## [TASK GOAL]
The answer should match the records character for character.

Records from a dataset
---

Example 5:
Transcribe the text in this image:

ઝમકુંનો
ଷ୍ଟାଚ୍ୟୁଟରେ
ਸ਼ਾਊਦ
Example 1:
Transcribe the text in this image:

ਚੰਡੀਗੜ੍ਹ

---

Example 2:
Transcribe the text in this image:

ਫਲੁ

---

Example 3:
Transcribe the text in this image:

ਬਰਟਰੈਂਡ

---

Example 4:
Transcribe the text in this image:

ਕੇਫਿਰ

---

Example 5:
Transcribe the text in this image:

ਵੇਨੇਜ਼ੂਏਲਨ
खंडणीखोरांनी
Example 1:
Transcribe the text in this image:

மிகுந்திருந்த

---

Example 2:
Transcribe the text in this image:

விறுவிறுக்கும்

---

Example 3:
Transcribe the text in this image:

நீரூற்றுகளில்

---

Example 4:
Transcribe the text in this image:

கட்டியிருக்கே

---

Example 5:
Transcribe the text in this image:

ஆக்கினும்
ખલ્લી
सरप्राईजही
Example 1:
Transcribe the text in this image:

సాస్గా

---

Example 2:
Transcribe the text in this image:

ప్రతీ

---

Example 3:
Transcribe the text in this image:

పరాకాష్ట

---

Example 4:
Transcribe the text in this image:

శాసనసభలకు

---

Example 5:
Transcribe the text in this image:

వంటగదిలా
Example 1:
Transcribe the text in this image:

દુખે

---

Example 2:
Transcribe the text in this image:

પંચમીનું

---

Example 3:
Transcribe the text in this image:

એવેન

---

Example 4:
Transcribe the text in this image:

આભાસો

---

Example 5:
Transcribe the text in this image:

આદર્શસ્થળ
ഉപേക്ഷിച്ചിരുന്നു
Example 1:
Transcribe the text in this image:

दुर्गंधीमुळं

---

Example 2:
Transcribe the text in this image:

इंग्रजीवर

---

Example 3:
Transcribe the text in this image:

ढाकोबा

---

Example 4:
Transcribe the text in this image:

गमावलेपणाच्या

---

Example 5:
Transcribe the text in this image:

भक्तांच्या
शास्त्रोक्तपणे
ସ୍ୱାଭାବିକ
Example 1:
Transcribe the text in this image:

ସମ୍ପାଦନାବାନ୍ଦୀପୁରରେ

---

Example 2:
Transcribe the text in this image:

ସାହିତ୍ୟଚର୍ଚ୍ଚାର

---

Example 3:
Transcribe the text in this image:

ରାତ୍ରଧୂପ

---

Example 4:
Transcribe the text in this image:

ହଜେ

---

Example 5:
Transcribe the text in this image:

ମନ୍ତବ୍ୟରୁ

## [RESPONSE BOX]
---

Example 5:
Transcribe the text in this image:

ઝમકુંનો
ଷ୍ଟାଚ୍ୟୁଟରେ
ਸ਼ਾਊਦ
Example 1:
Transcribe the text in this image:

ਚੰਡੀਗੜ੍ਹ

---

Example 2:
Transcribe the text in this image:

ਫਲੁ

---

Example 3:
Transcribe the text in this image:

ਬਰਟਰੈਂਡ

---

Example 4:
Transcribe the text in this image:

ਕੇਫਿਰ

---

Example 5:
Transcribe the text in this image:

ਵੇਨੇਜ਼ੂਏਲਨ
खंडणीखोरांनी
Example 1:
Transcribe the text in this image:

மிகுந்திருந்த

---

Example 2:
Transcribe the text in this image:

விறுவிறுக்கும்

---

Example 3:
Transcribe the text in this image:

நீரூற்றுகளில்

---

Example 4:
Transcribe the text in this image:

கட்டியிருக்கே

---

Example 5:
Transcribe the text in this image:

ஆக்கினும்
ખલ્લી
सरप्राईजही
Example 1:
Transcribe the text in this image:

సాస్గా

---

Example 2:
Transcribe the text in this image:

ప్రతీ

---

Example 3:
Transcribe the text in this image:

పరాకాష్ట

---

Example 4:
Transcribe the text in this image:

శాసనసభలకు

---

Example 5:
Transcribe the text in this image:

వంటగదిలా
Example 1:
Transcribe the text in this image:

દુખે

---

Example 2:
Transcribe the text in this image:

પંચમીનું

---

Example 3:
Transcribe the text in this image:

એવેન

---

Example 4:
Transcribe the text in this image:

આભાસો

---

Example 5:
Transcribe the text in this image:

આદર્શસ્થળ
ഉപേക്ഷിച്ചിരുന്നു
Example 1:
Transcribe the text in this image:

दुर्गंधीमुळं

---

Example 2:
Transcribe the text in this image:

इंग्रजीवर

---

Example 3:
Transcribe the text in this image:

ढाकोबा

---

Example 4:
Transcribe the text in this image:

गमावलेपणाच्या

---

Example 5:
Transcribe the text in this image:

भक्तांच्या
शास्त्रोक्तपणे
ସ୍ୱାଭାବିକ
Example 1:
Transcribe the text in this image:

ସମ୍ପାଦନାବାନ୍ଦୀପୁରରେ

---

Example 2:
Transcribe the text in this image:

ସାହିତ୍ୟଚର୍ଚ୍ଚାର

---

Example 3:
Transcribe the text in this image:

ରାତ୍ରଧୂପ

---

Example 4:
Transcribe the text in this image:

ହଜେ

---

Example 5:
Transcribe the text in this image:

ମନ୍ତବ୍ୟରୁ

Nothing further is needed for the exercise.